Different experts (Wearing and Neil, 2003) discovered various characteristic on SIT (Special Interest Tourists). Eagles (1992) explained that SIT are interested in nature and enjoy personal development through physical activities, experience new and simpler life style, meeting people of similar interests, seeing cultural activities, and buying local craft. SIT’s are the people who like to travel in smaller group and personalized service (Duff, 1993). They are outdoor enthusiasts, like to travel as couple or individuals, are frequent and experienced travelers (William,1990; Weight,1996; Boo,1991). Furthermore Boo explained, they are generally more accepting of conditions different from those luxurious travelers, they enjoy living like local people, sampling local customs and food, having strong science orientation. The are interested in study and learning. Further Eagles found out that SITs from Canada are interested in tropical forests, birds, lakes, streams, trees, wild flowers, mammals, mountains and oceans.

The need and attitudes of special interest tourist (SIT) is different from the mass tourists. The characteristic of SIT are: The age range is 20 - 40 or 50 plus, the income range $37000 - $60000, generally having tertiary education, the gender are spread equally, and the country of origin are USA, Canada, Germany, Sweden and Australia ( Wearing Neil, 2000). They usually travel as couple (61%), family (15%) and singles (13%). The World Wildlife Fund research (1990) found out that the SIT are high spenders approximately 8.5% higher than mass tourism. Furthermore it is described 8 psychographic characteristics of SIT:

  1. Possession of environment ethic.
  2. Willingness not to degrade the resources.
  3. Focus on intrinsic rather than extrinsic motivation.
  4. Biometric rather than anthropocentric in orientation.
  5. Aiming to benefit wildlife and the environment.
  6. Striving for first hand experience with the natural environment.
  7. Possessing an expectation of education an appreciation.
  8. High cognitive and affective dimensions (Balantine and Eagles, 1994).

Conclusion

The above is the explanation of the characteristic of the real sustainable tourists, it is important to recognize the characteristic of the visitors of a CBT, whether the are the real or the fake. As personal development is the aim, sometimes the SITs are also not fully aware of the total concept of sustainable tourism.
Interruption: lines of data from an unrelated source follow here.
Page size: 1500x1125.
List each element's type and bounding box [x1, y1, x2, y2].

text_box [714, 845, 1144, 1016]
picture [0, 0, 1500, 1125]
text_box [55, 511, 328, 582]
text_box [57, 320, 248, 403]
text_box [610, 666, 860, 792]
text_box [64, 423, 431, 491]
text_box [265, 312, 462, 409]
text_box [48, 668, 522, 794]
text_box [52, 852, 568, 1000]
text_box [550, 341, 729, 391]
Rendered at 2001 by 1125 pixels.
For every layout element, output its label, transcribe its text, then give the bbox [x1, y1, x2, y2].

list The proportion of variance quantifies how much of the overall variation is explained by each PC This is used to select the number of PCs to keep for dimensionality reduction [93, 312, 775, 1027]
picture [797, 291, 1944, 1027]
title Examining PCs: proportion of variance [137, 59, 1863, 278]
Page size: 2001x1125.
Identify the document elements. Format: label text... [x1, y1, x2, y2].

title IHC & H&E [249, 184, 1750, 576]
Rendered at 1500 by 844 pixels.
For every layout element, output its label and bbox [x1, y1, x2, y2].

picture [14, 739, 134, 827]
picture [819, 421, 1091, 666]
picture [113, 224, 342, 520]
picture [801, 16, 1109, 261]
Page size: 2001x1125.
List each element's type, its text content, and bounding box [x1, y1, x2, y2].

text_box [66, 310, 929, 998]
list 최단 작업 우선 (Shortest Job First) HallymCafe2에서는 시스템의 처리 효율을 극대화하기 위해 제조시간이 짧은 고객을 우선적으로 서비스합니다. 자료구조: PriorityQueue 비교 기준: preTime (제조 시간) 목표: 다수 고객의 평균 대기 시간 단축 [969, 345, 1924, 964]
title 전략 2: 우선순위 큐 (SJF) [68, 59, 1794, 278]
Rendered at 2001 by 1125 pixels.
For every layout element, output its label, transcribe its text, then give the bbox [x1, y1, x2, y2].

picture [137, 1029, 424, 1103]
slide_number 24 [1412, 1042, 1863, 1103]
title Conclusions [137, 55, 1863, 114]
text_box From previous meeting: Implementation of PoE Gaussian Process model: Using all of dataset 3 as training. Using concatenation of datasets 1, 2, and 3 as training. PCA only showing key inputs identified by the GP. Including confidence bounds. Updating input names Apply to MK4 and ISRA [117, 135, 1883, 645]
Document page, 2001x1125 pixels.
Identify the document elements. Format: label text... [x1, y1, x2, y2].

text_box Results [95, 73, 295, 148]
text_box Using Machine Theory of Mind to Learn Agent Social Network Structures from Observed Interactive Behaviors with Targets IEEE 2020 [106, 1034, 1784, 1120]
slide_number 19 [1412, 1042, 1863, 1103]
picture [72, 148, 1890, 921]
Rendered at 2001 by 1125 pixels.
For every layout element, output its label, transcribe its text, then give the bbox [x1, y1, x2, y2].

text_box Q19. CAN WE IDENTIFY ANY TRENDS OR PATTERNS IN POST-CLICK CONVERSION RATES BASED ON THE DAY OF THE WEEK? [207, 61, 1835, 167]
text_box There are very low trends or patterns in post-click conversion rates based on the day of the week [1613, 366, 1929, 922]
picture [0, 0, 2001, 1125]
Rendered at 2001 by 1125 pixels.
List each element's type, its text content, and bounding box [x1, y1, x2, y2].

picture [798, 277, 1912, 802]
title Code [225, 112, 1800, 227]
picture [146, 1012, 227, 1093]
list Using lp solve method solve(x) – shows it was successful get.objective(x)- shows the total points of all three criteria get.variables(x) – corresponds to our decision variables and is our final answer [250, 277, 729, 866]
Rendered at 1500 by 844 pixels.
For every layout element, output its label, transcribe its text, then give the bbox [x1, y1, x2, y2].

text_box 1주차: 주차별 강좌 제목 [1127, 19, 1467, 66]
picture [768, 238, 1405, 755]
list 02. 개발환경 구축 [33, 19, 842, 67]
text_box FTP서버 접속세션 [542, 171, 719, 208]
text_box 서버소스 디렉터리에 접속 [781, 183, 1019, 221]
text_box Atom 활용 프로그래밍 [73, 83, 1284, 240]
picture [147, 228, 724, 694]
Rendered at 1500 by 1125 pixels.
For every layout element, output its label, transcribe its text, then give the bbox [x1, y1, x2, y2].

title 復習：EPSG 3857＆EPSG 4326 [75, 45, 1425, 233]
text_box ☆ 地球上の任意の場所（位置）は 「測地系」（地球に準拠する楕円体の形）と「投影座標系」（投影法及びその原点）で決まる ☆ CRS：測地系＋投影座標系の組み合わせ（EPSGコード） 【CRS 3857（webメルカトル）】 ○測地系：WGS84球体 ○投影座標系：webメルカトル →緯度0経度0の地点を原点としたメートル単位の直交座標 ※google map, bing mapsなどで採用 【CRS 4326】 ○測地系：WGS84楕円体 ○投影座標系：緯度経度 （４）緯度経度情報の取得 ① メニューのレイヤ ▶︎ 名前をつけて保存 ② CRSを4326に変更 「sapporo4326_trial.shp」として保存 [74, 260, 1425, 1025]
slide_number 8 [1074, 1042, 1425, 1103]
This is the situation that need to be anticipated in meeting the need of SITs who are still developing themselves toward total awareness, their needs may be in variation, it is important for CBT to meet these needs while still comply with the nature of CBT product of being authentic.

Taking consideration of Koentjara Ningrat’s Culture Concept, it is important for CBT Managers to evaluate which aspects of culture can be changed and which one should not be changed in order to be able to provide products that satisfy customers but still reserve the best benefit for the CBT destination.